Question #a32d3

Zinc metal will indeed react with vinegar, which is a dilute solution of acetic acid ,`"CH"_3"COOH"`, to form zinc acetate, `("CH"_3"COO")_2"Zn"` and hydrogen gas, `"H"_2`.

Zinc will be oxidized to zinc cations, `"Zn"^(2+)`. At the same time, hydrogen will be reduced to hydrogen gas, `"H"_2`.

The balanced chemical equation for this reaction looks like this

`"Zn"_text((s]) + 2"CH"_3"COOH"_text((aq]) -> ("CH"_3"COO")_2"Zn"_text((aq]) + "H"_text(2(g]) uarr`

The acetate anion, `"CH"_3"COO"^(-)`, is a spectator ion, which means that it does not influence the reaction. The net ionic equation for this reaction will look like this

`"Zn"_text((s]) + 2"H"_text((aq])^(+) -> "Zn"_text((aq])^(2+) + "H"_text(2(g]) uarr`

Zinc loses its two electrons to form the zinc cation. In the process, its oxidation state goes from `color(blue)(0)` to `color(blue)(+2)`.

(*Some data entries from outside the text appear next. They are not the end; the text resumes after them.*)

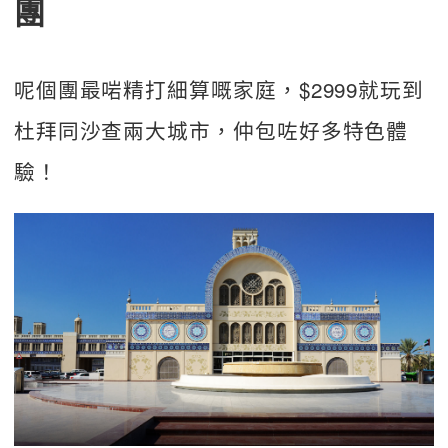
團
呢個團最啱精打細算嘅家庭，$2999就玩到
杜拜同沙查兩大城市，仲包咗好多特色體
驗！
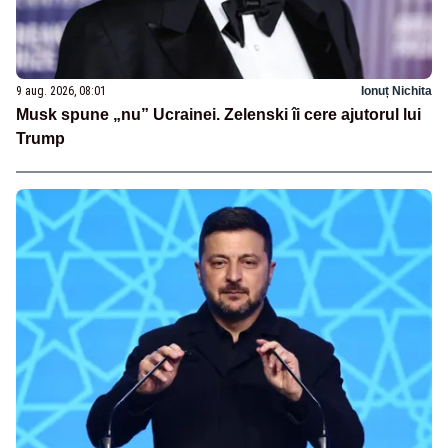
9 aug. 2026, 08:01
Ionuț Nichita
Musk spune „nu” Ucrainei. Zelenski îi cere ajutorul lui
Trump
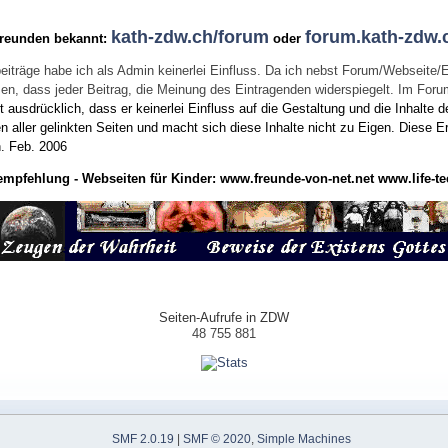
kath-zdw.ch/forum
forum.kath-zdw.
Freunden bekannt:
oder
eiträge habe ich als Admin keinerlei Einfluss. Da ich nebst Forum/Webseite/
wissen, dass jeder Beitrag, die Meinung des Eintragenden widerspiegelt. Im Fo
usdrücklich, dass er keinerlei Einfluss auf die Gestaltung und die Inhalte d
en aller gelinkten Seiten und macht sich diese Inhalte nicht zu Eigen.
Diese Er
n.
Feb. 2006
empfehlung - Webseiten für Kinder:
www.freunde-von-net.net
www.life-te
Seiten-Aufrufe in ZDW
48 755 881
SMF 2.0.19
|
SMF © 2020
,
Simple Machines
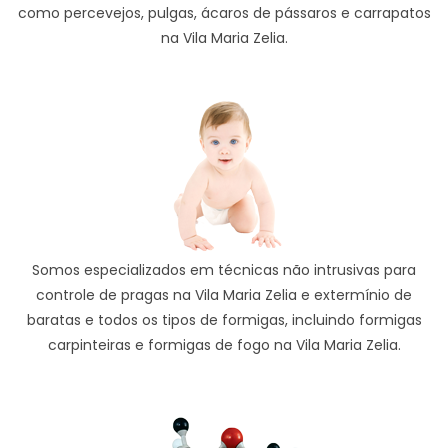
como percevejos, pulgas, ácaros de pássaros e carrapatos
na Vila Maria Zelia.
Somos especializados em técnicas não intrusivas para
controle de pragas na Vila Maria Zelia e extermínio de
baratas e todos os tipos de formigas, incluindo formigas
carpinteiras e formigas de fogo na Vila Maria Zelia.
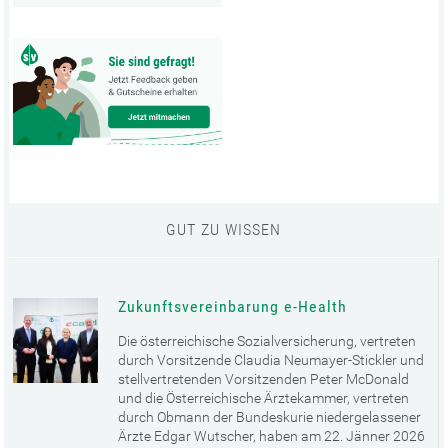
GUT ZU WISSEN
Zukunftsvereinbarung e-Health
Die österreichische Sozialversicherung, vertreten
durch Vorsitzende Claudia Neumayer-Stickler und
stellvertretenden Vorsitzenden Peter McDonald
und die Österreichische Ärztekammer, vertreten
durch Obmann der Bundeskurie niedergelassener
Ärzte Edgar Wutscher, haben am 22. Jänner 2026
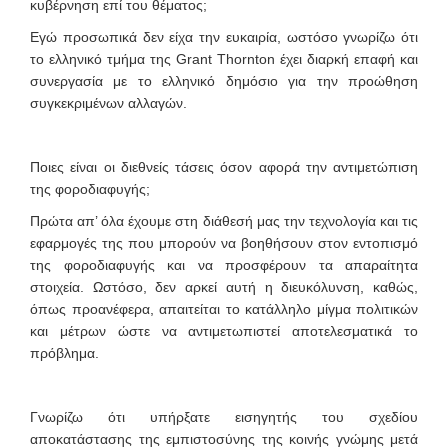
κυβέρνηση επί του θέματος;
Εγώ προσωπικά δεν είχα την ευκαιρία, ωστόσο γνωρίζω ότι
το ελληνικό τμήμα της Grant Thornton έχει διαρκή επαφή και
συνεργασία με το ελληνικό δημόσιο για την προώθηση
συγκεκριμένων αλλαγών.
Ποιες είναι οι διεθνείς τάσεις όσον αφορά την αντιμετώπιση
της φοροδιαφυγής;
Πρώτα απ’ όλα έχουμε στη διάθεσή μας την τεχνολογία και τις
εφαρμογές της που μπορούν να βοηθήσουν στον εντοπισμό
της φοροδιαφυγής και να προσφέρουν τα απαραίτητα
στοιχεία. Ωστόσο, δεν αρκεί αυτή η διευκόλυνση, καθώς,
όπως προανέφερα, απαιτείται το κατάλληλο μίγμα πολιτικών
και μέτρων ώστε να αντιμετωπιστεί αποτελεσματικά το
πρόβλημα.
Γνωρίζω ότι υπήρξατε εισηγητής του σχεδίου
αποκατάστασης της εμπιστοσύνης της κοινής γνώμης μετά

`stackrel(color(blue)(0))("Zn") -> stackrel(color(blue)(+2))"Zn" + 2"e"^(-) ->` the oxidation half-reaction

Hydrogen will pick up these electrons to form hydrogen gas. In the process, its oxidation state will go from `color(blue)(+1)` to `color(blue)(0)`

`2stackrel(color(blue)(+1))("H"^(+)) + 2"e"^(-) -> stackrel(color(blue)(0))"H"_2 ->` the reduction half-reaction

Put the two half-reactions together to get

`stackrel(color(blue)(0))("Zn") + 2stackrel(color(blue)(+1))("H"^(+)) + color(red)(cancel(color(black)(2"e"^(-))))-> stackrel(color(blue)(+2))"Zn" + color(red)(cancel(color(black)(2"e"^(-)))) + "H"_2`

Which is of course the net ionic equation

`color(green)("Zn"_text((s]) + 2"H"_text((aq])^(+) -> "Zn"_text((aq])^(2+) + "H"_text(2(g]) uarr)`